Passage provided Start Marker

Encouraging Reconstruction After Wildfires

Coming back from devastating wildfires, a California county wants to hasten onsite system permit approvals and allow more granny pods.

Encouraging Reconstruction After Wildfires

Jim Kneiszel

It’s difficult to find a silver lining in the wildfires that swept through Sonoma County, California, last fall. Some 250 fires burned 245,000 acres. Including the devastating Tubbs and Atlas fires that caused a reported $9.4 billion in insured damage, the fires killed 44 people and destroyed nearly 9,000 structures.

As the popular Northern California wine country faces a huge recovery and repopulation challenge, local lawmakers are looking for ways to rebuild more efficiently, and some of the ideas should be of interest to onsite installers and their customers.

The first challenge is getting residents who lost their homes back on their properties quickly. To that end, the Sonoma County Planning Commission is proposing ways to pick up the pace of permit approvals, including those relating to onsite wastewater projects. That’s a worthy goal not only for fire-stricken regions, but in all areas where hurdles to repairing and maintaining septic systems are an issue.

Another goal of planners is to remove roadblocks to adding “granny pods,” small second homes typically aimed at caring for an older member of the family. These dwellings allow multigenerational families to live together and will hopefully bring down the cost of housing and health care for the elderly. This is an idea that goes back to farming communities 100 years ago, where families often built more than one home on a residential property.


The wine country north and east of San Francisco is a desirable place to live. The weather is nearly perfect. The proximity to the Bay Area is optimal. The rolling hills, the vineyards and the wine lure many to the region. We could talk about the pattern of wildfires and the wisdom of building homes where drought conditions can create a tinderbox. But we won’t stem the tide of some degree of development in spite of the fire threat. People want to live here and it’s going to happen.

In a desire to best serve their customers, the decentralized wastewater industry across the country will monitor how California rebuilds these areas and may be able to promote some progressive ideas. Streamlining approvals for repairing and rebuilding onsite systems would be a welcome change for many pumpers and installers. You may see this as a need in your area as well, as users need to alter their systems to meet changing family needs.

Homeowners don’t like to jump through more hoops or face delays when it comes to their septic systems. Of course, you want to see the environment protected with any upgrades, but more efficient permit approvals help everyone involved in these projects. And you would hope these changes would be coupled with stronger requirements for pumping and maintenance to ensure systems last longer and don’t taint the groundwater.

A story in the Sonoma Index-Tribune pointed out that allowing more and larger granny pods — as well as allowing larger dwellings in general — will spur growth necessary to keep the wine country economy growing. Among the changes, county supervisors raised the maximum size of granny pods on properties of at least 2 acres from 1,000 to 1,200 square feet. Secondary dwellings will also be allowed for 1-acre properties and will be limited to 640 square feet or smaller. The county estimates the changes may allow for more than 1,000 new dwellings.

Passage provided End Marker
Dataset Start Marker

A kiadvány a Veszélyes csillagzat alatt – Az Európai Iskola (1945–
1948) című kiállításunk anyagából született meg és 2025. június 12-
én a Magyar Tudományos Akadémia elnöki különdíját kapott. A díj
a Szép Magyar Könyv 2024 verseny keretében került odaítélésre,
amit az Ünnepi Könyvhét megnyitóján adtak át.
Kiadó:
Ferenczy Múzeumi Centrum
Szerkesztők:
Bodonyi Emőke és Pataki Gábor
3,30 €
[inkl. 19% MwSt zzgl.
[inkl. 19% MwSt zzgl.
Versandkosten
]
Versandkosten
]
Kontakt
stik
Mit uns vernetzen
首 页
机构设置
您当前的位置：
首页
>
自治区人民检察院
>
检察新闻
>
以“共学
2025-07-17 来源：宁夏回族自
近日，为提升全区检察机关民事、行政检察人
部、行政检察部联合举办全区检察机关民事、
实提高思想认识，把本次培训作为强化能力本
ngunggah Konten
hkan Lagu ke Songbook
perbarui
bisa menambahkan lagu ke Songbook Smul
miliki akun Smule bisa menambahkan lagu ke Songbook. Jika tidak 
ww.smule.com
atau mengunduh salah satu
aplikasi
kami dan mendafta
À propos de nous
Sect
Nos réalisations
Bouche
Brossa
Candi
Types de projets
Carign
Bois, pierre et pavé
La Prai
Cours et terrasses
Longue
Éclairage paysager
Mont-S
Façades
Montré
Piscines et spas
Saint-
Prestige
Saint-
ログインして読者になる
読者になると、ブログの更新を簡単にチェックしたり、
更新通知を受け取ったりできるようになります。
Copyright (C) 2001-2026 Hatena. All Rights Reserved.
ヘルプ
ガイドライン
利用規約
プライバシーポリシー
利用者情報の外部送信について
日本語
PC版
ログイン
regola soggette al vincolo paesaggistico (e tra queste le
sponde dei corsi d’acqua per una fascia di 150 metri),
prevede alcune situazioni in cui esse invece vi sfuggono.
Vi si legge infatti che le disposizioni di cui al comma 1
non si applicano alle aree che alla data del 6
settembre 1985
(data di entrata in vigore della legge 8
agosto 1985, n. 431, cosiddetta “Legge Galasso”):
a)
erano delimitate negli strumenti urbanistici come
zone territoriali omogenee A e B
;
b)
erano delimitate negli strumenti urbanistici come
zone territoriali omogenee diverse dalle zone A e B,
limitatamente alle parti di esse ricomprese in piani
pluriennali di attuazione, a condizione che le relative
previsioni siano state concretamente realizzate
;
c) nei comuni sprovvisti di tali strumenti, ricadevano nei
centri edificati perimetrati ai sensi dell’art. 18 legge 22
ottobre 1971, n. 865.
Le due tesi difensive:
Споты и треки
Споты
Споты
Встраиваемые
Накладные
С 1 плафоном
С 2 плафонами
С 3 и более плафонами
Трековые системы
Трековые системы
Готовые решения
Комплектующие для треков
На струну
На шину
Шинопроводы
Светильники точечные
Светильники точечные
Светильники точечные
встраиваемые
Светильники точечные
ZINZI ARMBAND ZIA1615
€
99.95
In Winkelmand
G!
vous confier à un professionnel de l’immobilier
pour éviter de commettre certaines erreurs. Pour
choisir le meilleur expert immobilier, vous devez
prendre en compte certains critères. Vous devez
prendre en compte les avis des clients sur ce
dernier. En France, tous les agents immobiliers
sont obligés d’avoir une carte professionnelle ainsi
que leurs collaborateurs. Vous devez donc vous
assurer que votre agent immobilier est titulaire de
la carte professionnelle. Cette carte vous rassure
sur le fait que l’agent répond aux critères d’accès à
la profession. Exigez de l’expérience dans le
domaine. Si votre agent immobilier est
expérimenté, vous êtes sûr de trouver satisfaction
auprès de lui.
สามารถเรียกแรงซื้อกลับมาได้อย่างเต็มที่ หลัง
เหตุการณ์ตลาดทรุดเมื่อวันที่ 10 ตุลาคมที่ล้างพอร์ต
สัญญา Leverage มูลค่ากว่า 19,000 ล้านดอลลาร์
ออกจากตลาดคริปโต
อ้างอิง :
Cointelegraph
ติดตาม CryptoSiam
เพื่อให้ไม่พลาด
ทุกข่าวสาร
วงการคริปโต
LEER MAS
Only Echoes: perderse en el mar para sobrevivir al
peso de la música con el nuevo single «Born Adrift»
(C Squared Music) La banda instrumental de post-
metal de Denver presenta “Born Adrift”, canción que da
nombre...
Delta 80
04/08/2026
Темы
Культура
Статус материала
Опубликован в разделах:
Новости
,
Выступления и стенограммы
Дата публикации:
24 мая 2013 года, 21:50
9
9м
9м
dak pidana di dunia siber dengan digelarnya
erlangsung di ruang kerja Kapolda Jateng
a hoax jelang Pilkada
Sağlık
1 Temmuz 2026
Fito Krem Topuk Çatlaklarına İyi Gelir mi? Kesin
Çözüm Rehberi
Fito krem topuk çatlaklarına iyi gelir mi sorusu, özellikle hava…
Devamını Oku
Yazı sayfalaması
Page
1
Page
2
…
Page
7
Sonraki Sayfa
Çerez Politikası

Dataset End Marker

Work to complete:
Retype the part of the wildfire reconstruction article that opens with the words containing "The wine country north" and closes with "going to happen.".

Task answer:
The wine country north and east of San Francisco is a desirable place to live. The weather is nearly perfect. The proximity to the Bay Area is optimal. The rolling hills, the vineyards and the wine lure many to the region. We could talk about the pattern of wildfires and the wisdom of building homes where drought conditions can create a tinderbox. But we won’t stem the tide of some degree of development in spite of the fire threat. People want to live here and it’s going to happen.